→ Исходный отрывок
____
25 взрывов в Северной бухте

 

Со вступлением в войну Болгарии (на стороне Германии в сентябре 1915 года) и Румынии (на сто­роне Антанты в августе 1916 года) весь бассейн Чер­ного моря стал театром военных действий. Получив в свое распоряжение порты, береговые наблюдатель­ные посты и радиостанции Болгарии, превратив Вар­ну в базу германских подводных лодок, противник сильно осложнил действия Черноморского флота. В ответ был проведен ряд широкомасштабных опера­ций, в результате которых активность германских и турецких кораблей была парализована почти пол­ностью. Эффект сказывался даже за пределами театра. Успешное наступление на Кавказском фрон­те, обеспеченное флотом, заставило противника, пе­ребрасывая войска в Турцию, отложить операции на Балканах, плотная блокада угольного района гро­зила лишить топлива турецкий флот, не исключая «Goeben» и «Breslau». Приходилось везти в Турцию уголь из запасов германского флота и ослаблять подводную войну в Атлантике переброской настоя­тельно требовавшихся адмиралом В.Сушоном подводных лодок. Так черноморские дредноуты, не со­вершив громких подвигов, оказали стратегическое влияние на ход войны.

В одной из масштабных операций флот в 12 минных постановках у Босфора, Варны и Констан­цы выставил 3557 мин. Тем самым надводные ко­рабли противника оказались окончательно запер­тыми в Босфоре, а германские подводные лодки, после гибели двух из них, вынуждены были отка­заться от базирования на Варну и до мая 1917 года в море не появлялись. Обеспечивая этот успех, дредноуты только во второй половине 1916 года совер­шили 24 боевых прохода.
____
→ Набор данных
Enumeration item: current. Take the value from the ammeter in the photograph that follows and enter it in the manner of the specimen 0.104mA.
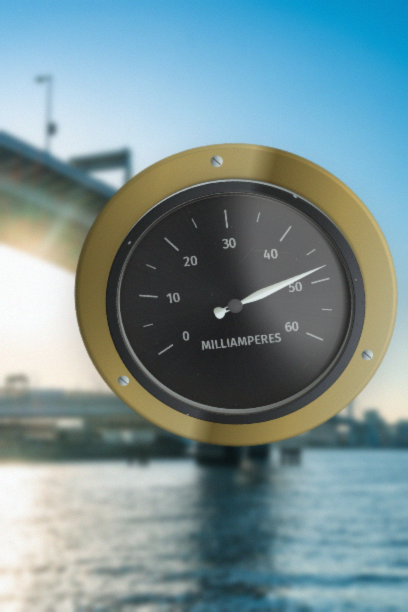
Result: 47.5mA
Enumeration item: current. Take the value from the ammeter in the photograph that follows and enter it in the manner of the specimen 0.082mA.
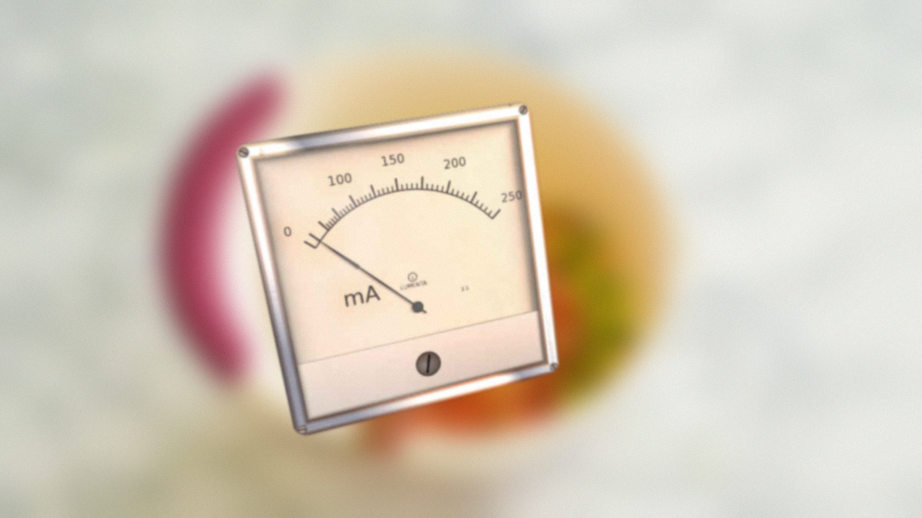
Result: 25mA
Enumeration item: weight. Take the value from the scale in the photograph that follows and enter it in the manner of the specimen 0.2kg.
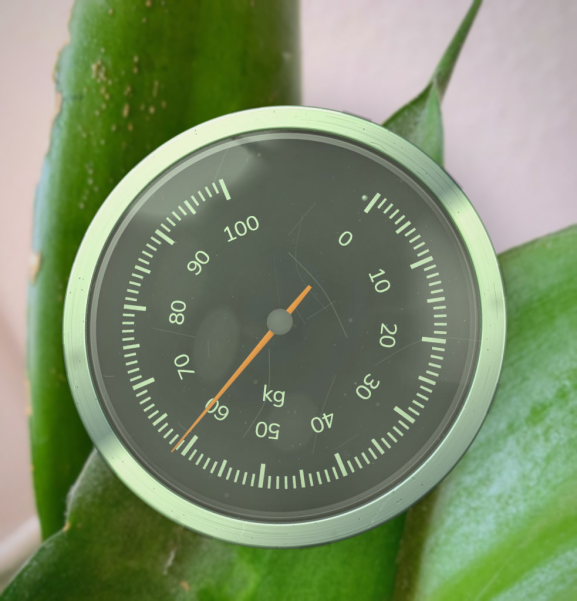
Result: 61kg
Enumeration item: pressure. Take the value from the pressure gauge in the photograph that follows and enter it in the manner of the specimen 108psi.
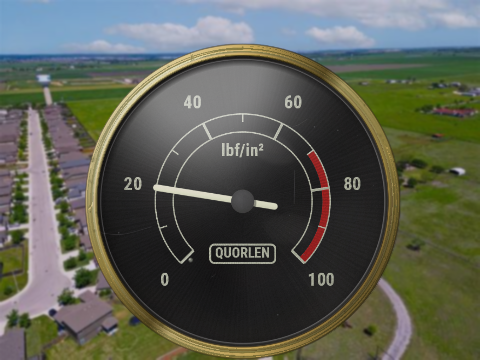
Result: 20psi
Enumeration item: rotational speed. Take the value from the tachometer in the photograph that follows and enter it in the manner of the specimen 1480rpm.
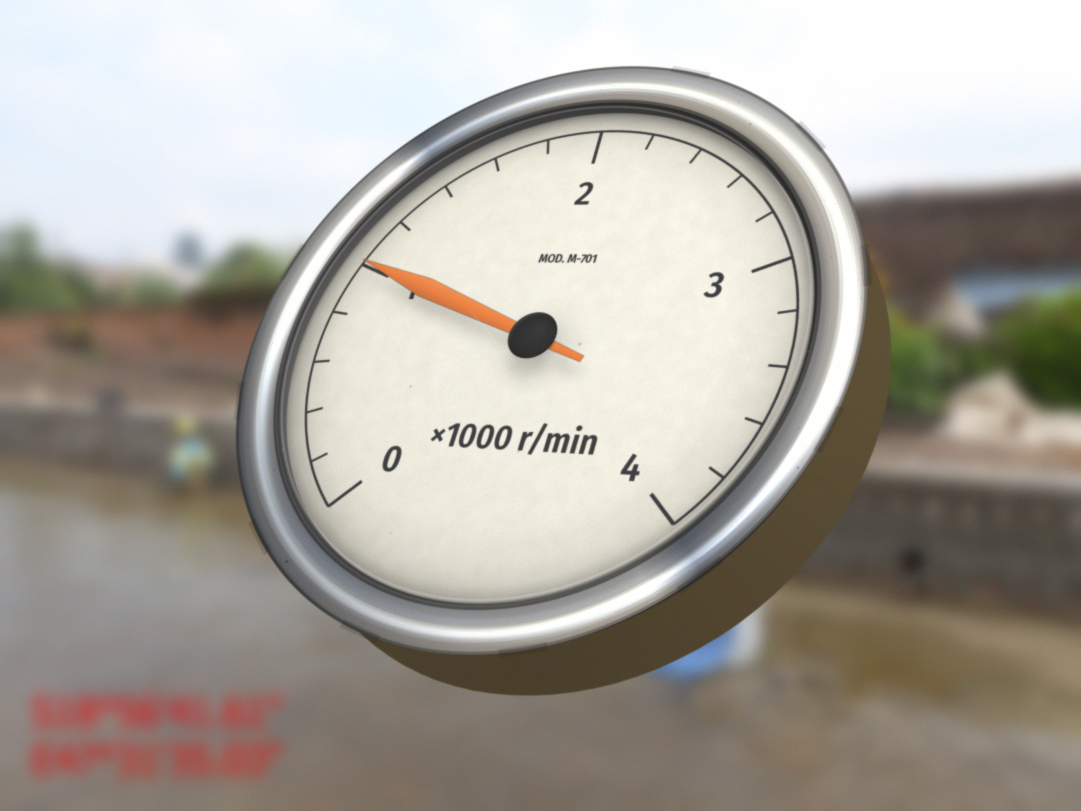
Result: 1000rpm
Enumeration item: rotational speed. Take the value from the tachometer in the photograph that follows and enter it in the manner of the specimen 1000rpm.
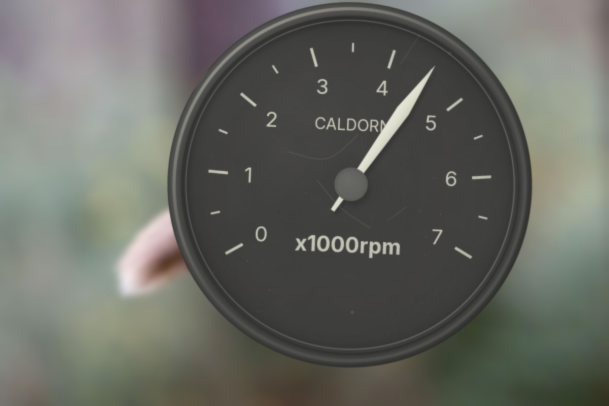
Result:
____
→ Что сделать
**1.** Воспроизведи слово в слово весь отрывок о Черноморском флоте.
**2.** Найди в листинге все строки со словом «photograph» и выпиши каждую из них целиком.

→ Ответы
**1.**
25 взрывов в Северной бухте

 

Со вступлением в войну Болгарии (на стороне Германии в сентябре 1915 года) и Румынии (на сто­роне Антанты в августе 1916 года) весь бассейн Чер­ного моря стал театром военных действий. Получив в свое распоряжение порты, береговые наблюдатель­ные посты и радиостанции Болгарии, превратив Вар­ну в базу германских подводных лодок, противник сильно осложнил действия Черноморского флота. В ответ был проведен ряд широкомасштабных опера­ций, в результате которых активность германских и турецких кораблей была парализована почти пол­ностью. Эффект сказывался даже за пределами театра. Успешное наступление на Кавказском фрон­те, обеспеченное флотом, заставило противника, пе­ребрасывая войска в Турцию, отложить операции на Балканах, плотная блокада угольного района гро­зила лишить топлива турецкий флот, не исключая «Goeben» и «Breslau». Приходилось везти в Турцию уголь из запасов германского флота и ослаблять подводную войну в Атлантике переброской настоя­тельно требовавшихся адмиралом В.Сушоном подводных лодок. Так черноморские дредноуты, не со­вершив громких подвигов, оказали стратегическое влияние на ход войны.

В одной из масштабных операций флот в 12 минных постановках у Босфора, Варны и Констан­цы выставил 3557 мин. Тем самым надводные ко­рабли противника оказались окончательно запер­тыми в Босфоре, а германские подводные лодки, после гибели двух из них, вынуждены были отка­заться от базирования на Варну и до мая 1917 года в море не появлялись. Обеспечивая этот успех, дредноуты только во второй половине 1916 года совер­шили 24 боевых прохода.

**2.**
Enumeration item: current. Take the value from the ammeter in the photograph that follows and enter it in the manner of the specimen 0.104mA.
Enumeration item: current. Take the value from the ammeter in the photograph that follows and enter it in the manner of the specimen 0.082mA.
Enumeration item: weight. Take the value from the scale in the photograph that follows and enter it in the manner of the specimen 0.2kg.
Enumeration item: pressure. Take the value from the pressure gauge in the photograph that follows and enter it in the manner of the specimen 108psi.
Enumeration item: rotational speed. Take the value from the tachometer in the photograph that follows and enter it in the manner of the specimen 1480rpm.
Enumeration item: rotational speed. Take the value from the tachometer in the photograph that follows and enter it in the manner of the specimen 1000rpm.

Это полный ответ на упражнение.